This is actually the book I was mentioning, the 300 recipe version.
Young's Double Chocolate Stout
For 19L it calls for and OG of 1.053, FG of 1.013, 28 IBU's, SRM of 35 & ABV of 5.2%.
3.2 Kg Pale ale malt
0.31 Kg English medium crystal malt
591 ml Choclaca liquid cacao
0.34 Kg Lactose sugar (15min)
0.23 Kg Invert sugar - 70L (15min)
0.11 Kg Cane sugar (15min)
0.17 Kg Cocoa powder (15min)
40g Fuggle hops (60min)
7g East Kent Goldings (15min)
1 tsp. Irish moss (15min)
1/4 tsp. yeast nutrient (15min)
9.4g natural chocolate extract (secondary)
Wyeast 1768 (English Special Bitter) or 1968 (London ESB)
Mash at 67 for 60 minutes, ferment at 20 degrees.
I'm a bit dubious of the color for this recipe, no roast barley or chocolate malt? There is chocolate malt mentioned in the initial description but not under ingredients "Young's uses a blend of real dark chocolate and chocolate essence, as well as crystal, chocolate malt and lactose". I'll use this as a starting point but would use MO in lieu of Pale, add some oats, chocolate & munich.

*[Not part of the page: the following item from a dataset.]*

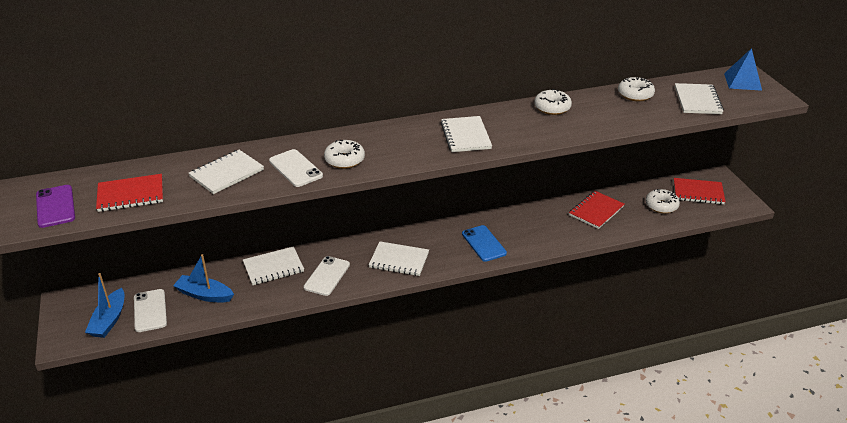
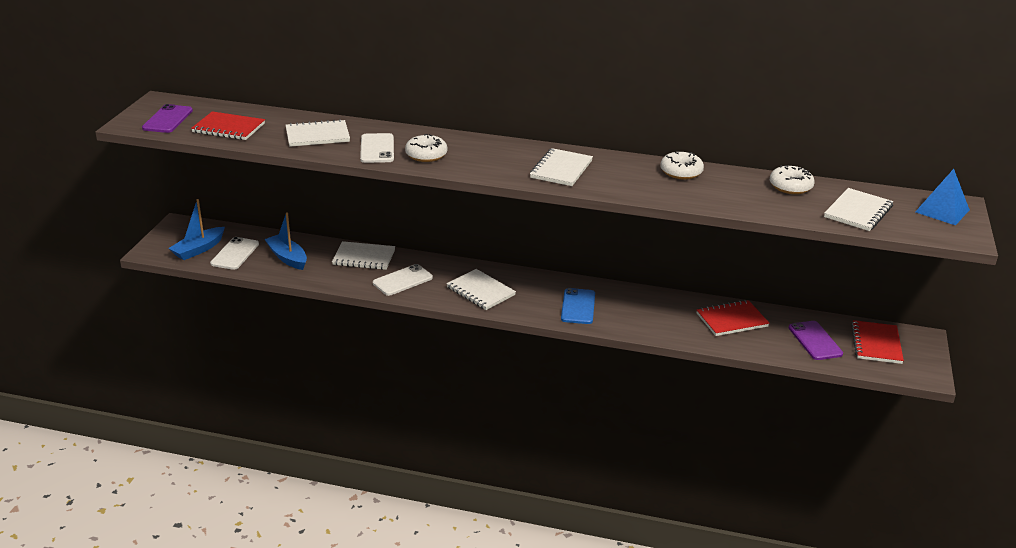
camera: 30 degrees right, 5 degrees down
(661, 206) = (815, 341): white donut -> purple phone
(698, 192) = (876, 344): red notebook -> red notebook turned 60 degrees clockwise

Still not sure on their yeast selected, 1318 (London Ale III) has some of the better reviews concerning sweet stouts.
Got the best result using
Prestige Cream De Cacao tastes just like the chocolate in Youngs and being fully water/alcohol soluble it wont stuff up the head like Coco or nibs or whatever will.
I was planning on using the cocoa nibs (adding at bottling after steeping in a tincture for a few weeks & straining) would this still adversely affect the head?